The importance of code review

Published on Jan 09, 2008

I have been working in different companies where the practice of an Agile methodology is in place, but in most of them the part that is always left behind is pair programming and/or code review.

Let me explain the factors I usually see affecting this decisions.

Pair programming:

It’s usually difficult for managers to grasp the concept, they see having two developers working in the same code as a waste, no matter how you explain this to them they just see two head counts doing th work of one, and that is not good for them.

Code review:

Time is of the essence and the believe of some managers is that if the code pass unit testing, integration testing and QA, the code is good and there is nothing to be gain with code review, because the code “works”.

In same cases even the developers involved in the project have a hard time with the concept of other developers looking over their shoulders why their work. They are intelligent enough or experienced enough to do the task at hand without any help. They also have a hard time taking critic on their code.

The problem seems to be that managers need productivity and sometimes is difficult to show the benefit of this two practices when a project start, just telling the manager that the code base will be easier to maintain in the future and more robust doesn’t cut. It’s true that code writing in this way usually goes through the QA cycle faster, since all developers involved have time to fix and improve the code along the way, but you need to have good metrics to show those gains to the management team.

And on the developers side, our larger than normal egos are easily bruised, so the need to present this practices in a way that make then look atractive to the parties involved.

I’m lately encouraging pair programming in my team and we try to mix and match developers with different backgrounds, the idea is that the though process will be different in both of them and this have resulted in some very creative solutions. It also makes it easy for the developers to accept the practice, now they are both teaching and learning from the experience.

We are also doing code review but we changed the name, we now call it “The Refactoring Phase”. Of course some refactoring is done while writing the code but this semantic change has made everything easier.

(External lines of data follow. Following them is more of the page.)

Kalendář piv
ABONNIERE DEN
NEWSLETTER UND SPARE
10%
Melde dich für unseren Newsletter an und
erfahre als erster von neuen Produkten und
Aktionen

If you are one of those developers that have a hard time with code review I suggest you read two of my previous post about extension methods, thanks to the comments I was able to improve the code, found some bad practices in it, and even found a duplication of functionality in one of the methods.

The code was working before and was able to pass all test, the job was done and fine but thanks to the code review now we have better and more performace code.

Of course this will never happens to you, because all the code you write is perfect :-) That is a normal feeling and it’s ok, we need that to be able to deal with the every day issues of a developer life (look at this video to find out more).

To conclude this rant, if you are a manager: start implementing both this methodologies in some pilot project, you will see the benefits after a while. If you are a developer embrace this practices and try to use them, talk with your colleagues about the problem at hand and try to put something together sitting in the same desk using the same computer you will be amaze of the code that you write and how well this all works.